Your assignment:
The following data is to be repeated exactly, its pictures excluded.

Information supplied Block Start

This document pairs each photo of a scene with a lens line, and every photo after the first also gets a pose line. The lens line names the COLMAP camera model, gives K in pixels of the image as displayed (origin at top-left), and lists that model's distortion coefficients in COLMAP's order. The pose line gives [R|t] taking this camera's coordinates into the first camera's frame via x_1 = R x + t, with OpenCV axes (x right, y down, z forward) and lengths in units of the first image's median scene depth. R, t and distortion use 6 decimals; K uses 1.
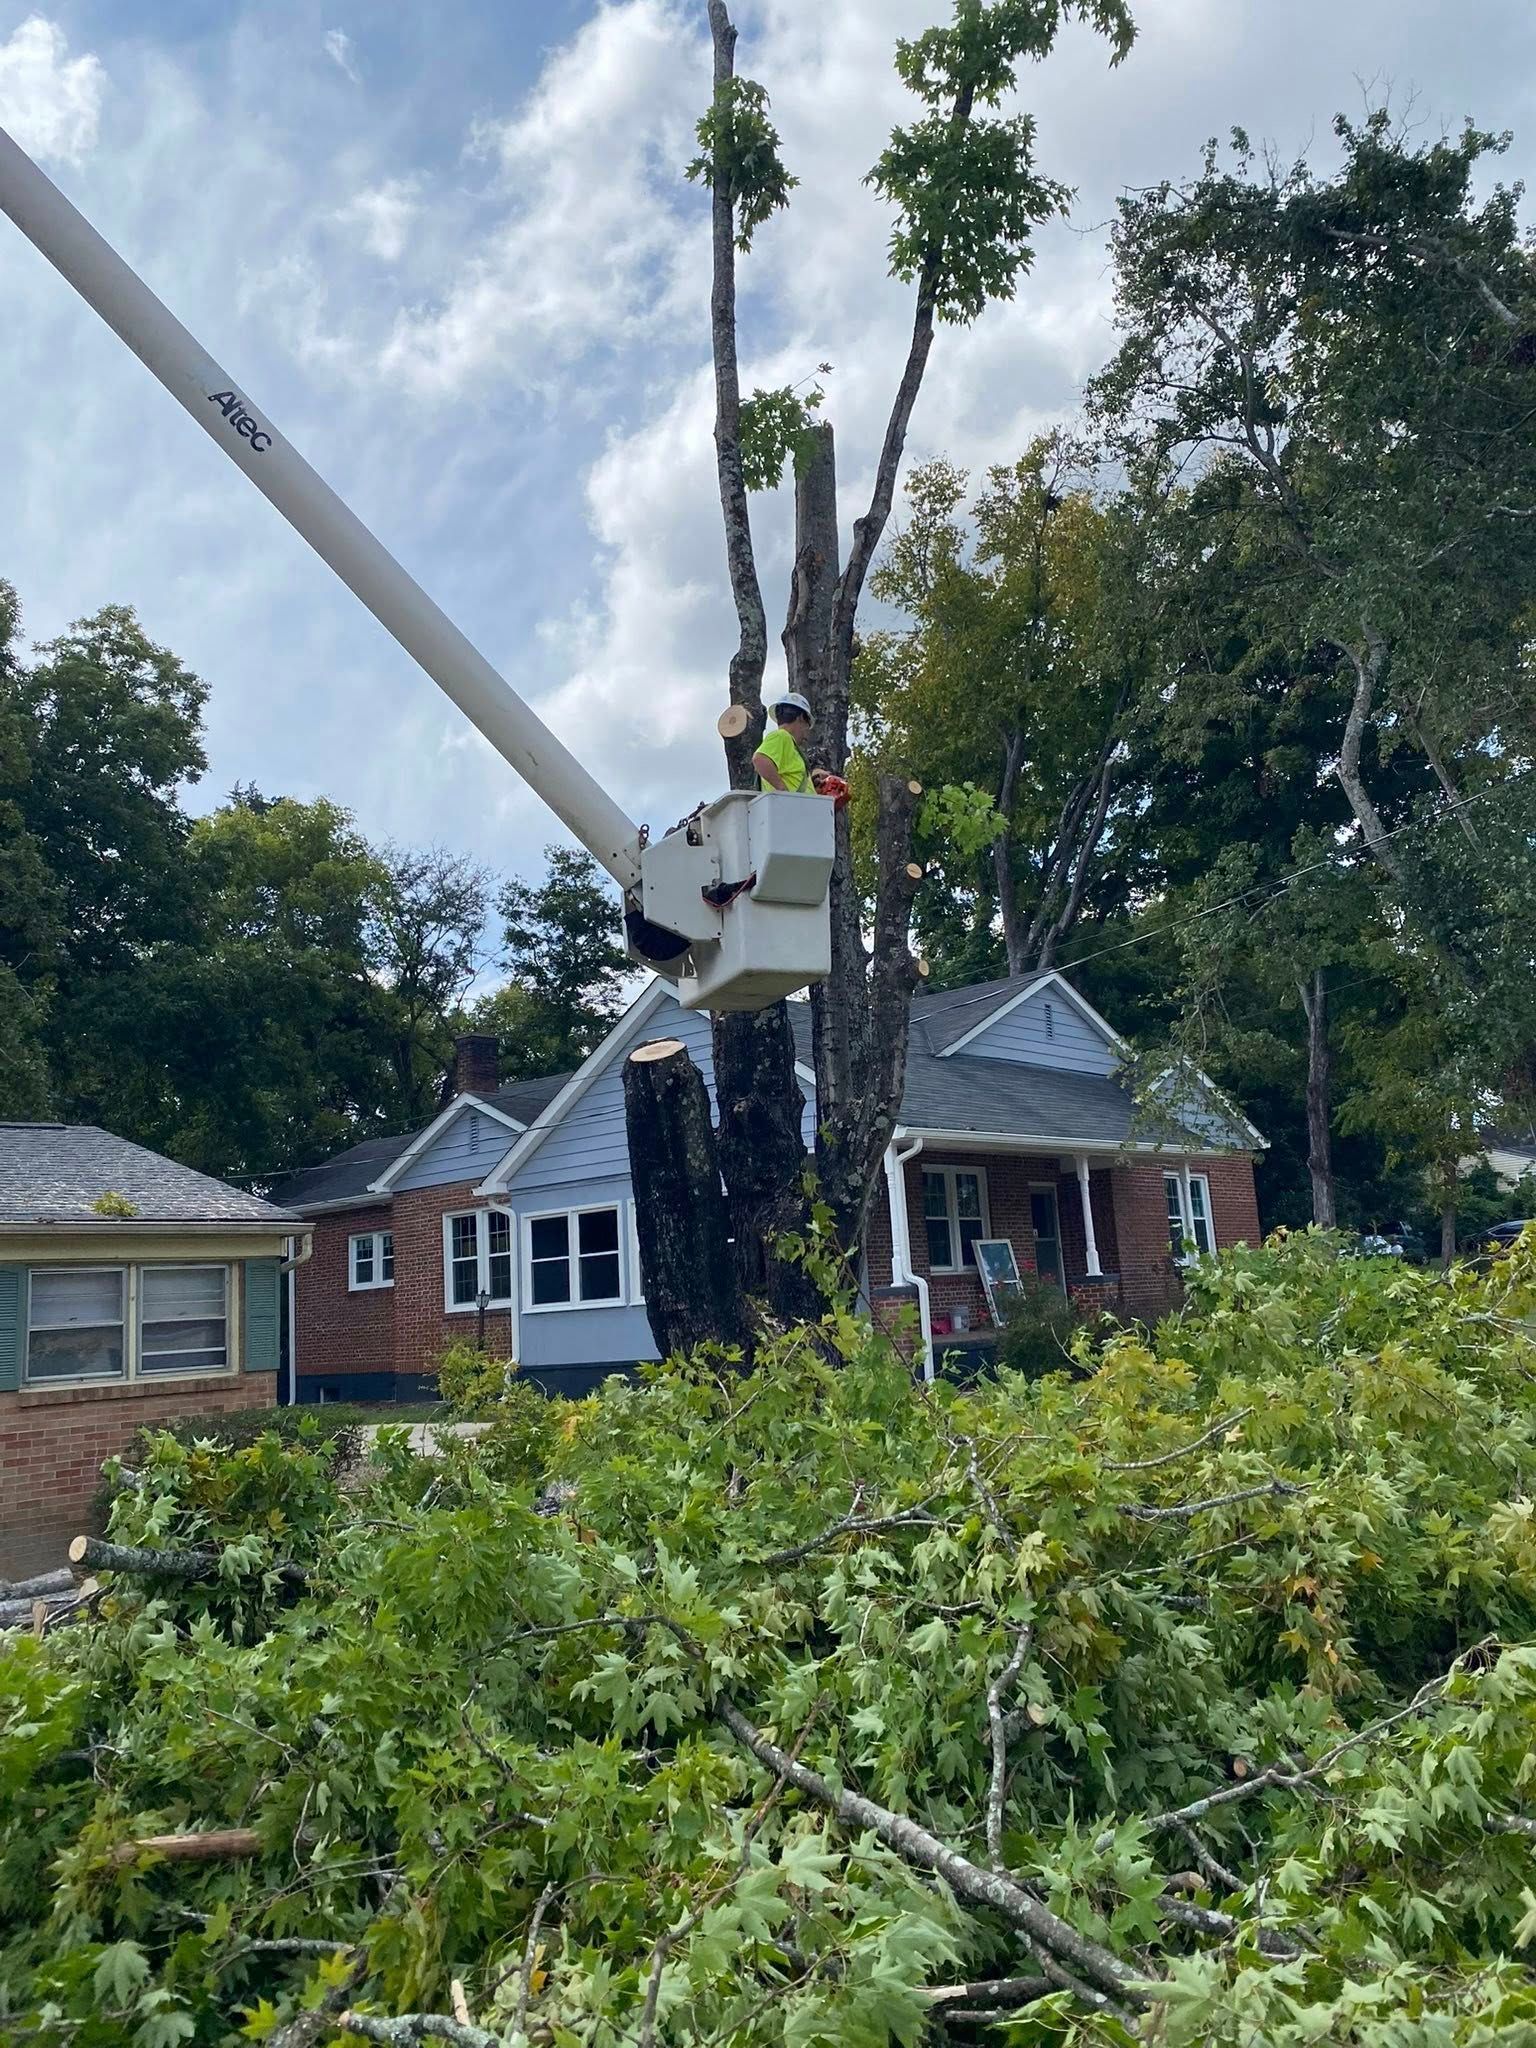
lens RADIAL K [[1518.7, 0, 766.9], [0, 1518.7, 981.7], [0, 0, 1]] dist [-0.007577, -0.000167]
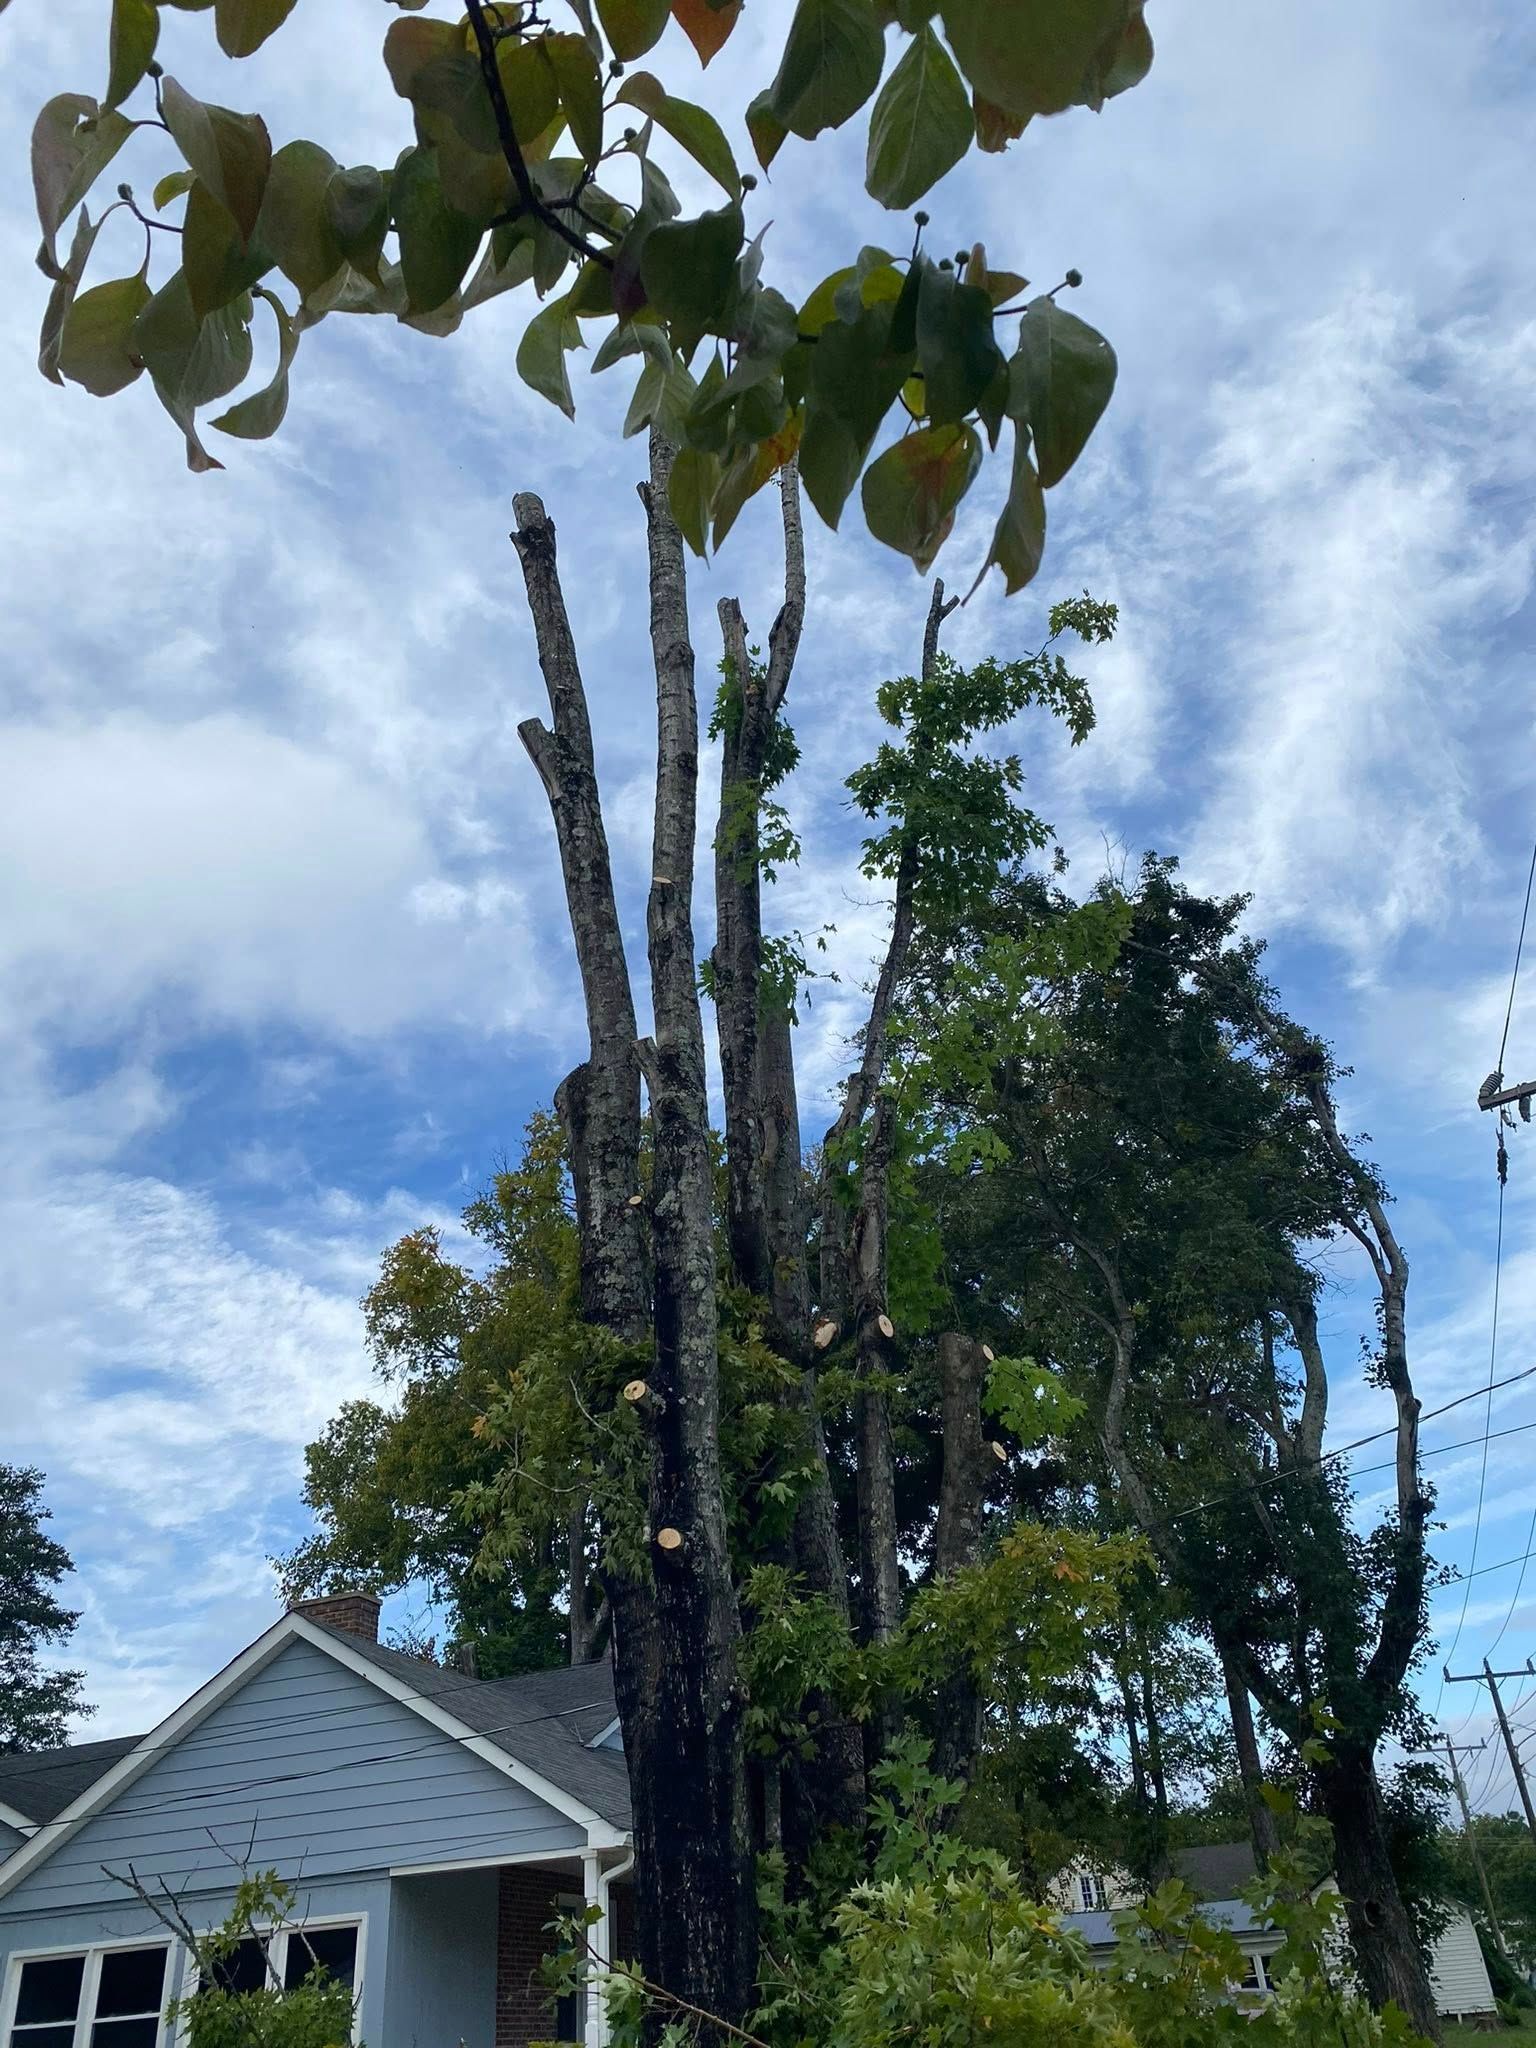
lens RADIAL K [[1518.7, 0, 766.9], [0, 1518.7, 981.7], [0, 0, 1]] dist [-0.007577, -0.000167]
pose [[0.933313, 0.210138, 0.291152, -0.140701], [-0.066912, 0.898446, -0.433957, 0.028727], [-0.352775, 0.385536, 0.852592, 0.095185]]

Information supplied Block End

Response area:
This document pairs each photo of a scene with a lens line, and every photo after the first also gets a pose line. The lens line names the COLMAP camera model, gives K in pixels of the image as displayed (origin at top-left), and lists that model's distortion coefficients in COLMAP's order. The pose line gives [R|t] taking this camera's coordinates into the first camera's frame via x_1 = R x + t, with OpenCV axes (x right, y down, z forward) and lengths in units of the first image's median scene depth. R, t and distortion use 6 decimals; K uses 1.
lens RADIAL K [[1518.7, 0, 766.9], [0, 1518.7, 981.7], [0, 0, 1]] dist [-0.007577, -0.000167]
lens RADIAL K [[1518.7, 0, 766.9], [0, 1518.7, 981.7], [0, 0, 1]] dist [-0.007577, -0.000167]
pose [[0.933313, 0.210138, 0.291152, -0.140701], [-0.066912, 0.898446, -0.433957, 0.028727], [-0.352775, 0.385536, 0.852592, 0.095185]]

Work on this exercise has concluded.